A group of researchers from Texas A&M University, Temple University, the New Jersey Institute of Technology, Rutgers University and the University of Dayton in the USA have revealed a side channel attack method called EarSpy, which allows you to listen to the conversations of the target user through the speakers of the device.
EarSpy uses a phone speaker at the top of the device, which is brought to the ear, as well as a built-in accelerometer to detect vibrations generated by the speaker when receiving confidential information during a phone call..
At the same time, all previous similar studies focused on vibrations generated by the phone speakers, or on an external component for data collection.
An obvious way to intercept a conversation is the introduction of malware by an attacker with the ability to record a call through the phone microphone. However, Android's security measures have evolved significantly, and it is becoming increasingly difficult for malware to obtain the necessary permissions.
On the other hand, access to data from motion sensors in a smartphone does not require any special permissions. Of course, Android developers have already begun to impose some restrictions on collecting data from sensors, but the EarSpy attack is still relevant even in conditions of modern security.
Malware installed on a device can use an EarSpy attack to capture potentially sensitive information and send it to an attacker. Moreover, EarSpy attacks are becoming more and more possible thanks to the improvements that smartphone manufacturers are making to headphones.
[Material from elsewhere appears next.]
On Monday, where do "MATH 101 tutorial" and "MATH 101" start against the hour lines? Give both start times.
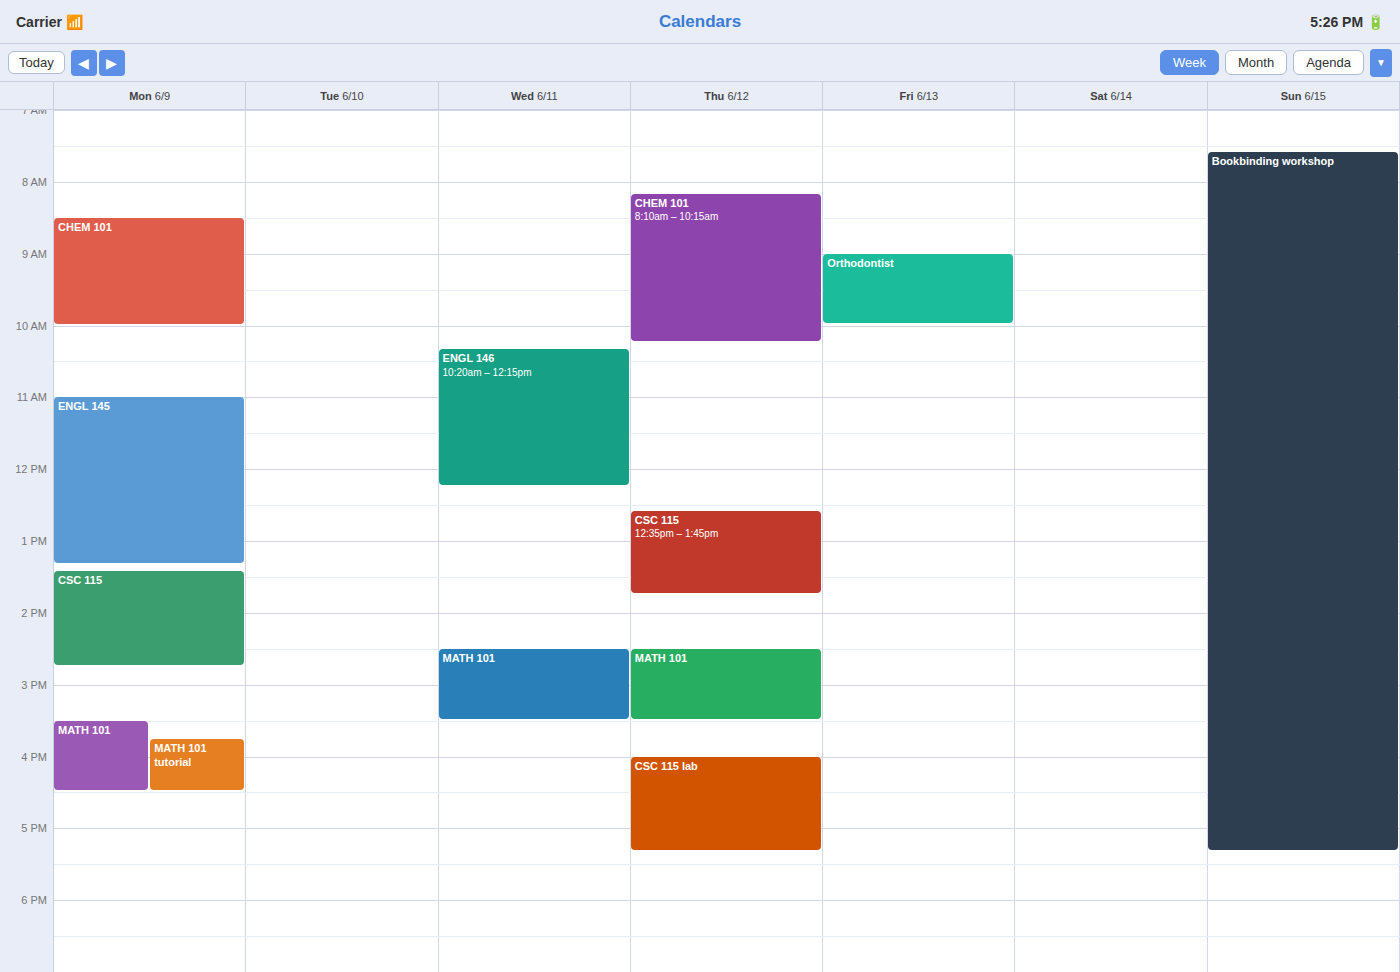
"MATH 101 tutorial": 3:45 PM, neither: three quarters of the way from the 3 PM line to the 4 PM line. "MATH 101": 3:30 PM, halfway between the 3 PM and 4 PM lines.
Similarly, modern devices use more sensitive motion sensors and gyroscopes capable of registering even the smallest resonances of speakers.
The researchers conducted tests on OnePlus 7T and OnePlus 9 smartphones and found that the accelerometer from the ear speaker can capture significantly more data thanks to the stereo speakers present in these modern models, compared to the old models of OnePlus phones, which did not have them yet.
Experiments conducted by academic researchers have clearly shown the effect of speaker reverberation on the accelerometer, which allows extracting the necessary characteristics of the time-frequency domain and spectrograms. The analysis focused on the recognition of gender, speaker and speech.
In the gender recognition test, which aims to determine whether the target is male or female, the EarSpy attack showed 98% accuracy. The accuracy was almost as high, 92% when determining the identity of the speaker. In the case of real speech, the accuracy of recording the numbers spoken during a phone call reaches 56%.
One can reduce the effectiveness of the EarSpy attack by the volume level. A lower volume can prevent eavesdropping through this side channel attack. The location of the hardware components of the device and the tightness of the assembly also affect the propagation of the reverberation of the speaker.
The researchers recommend that manufacturers, to protect themselves from such attacks, ensure stable sound pressure during a conversation and place motion sensors in a position where internal vibrations do not affect them or at least have the minimum possible impact.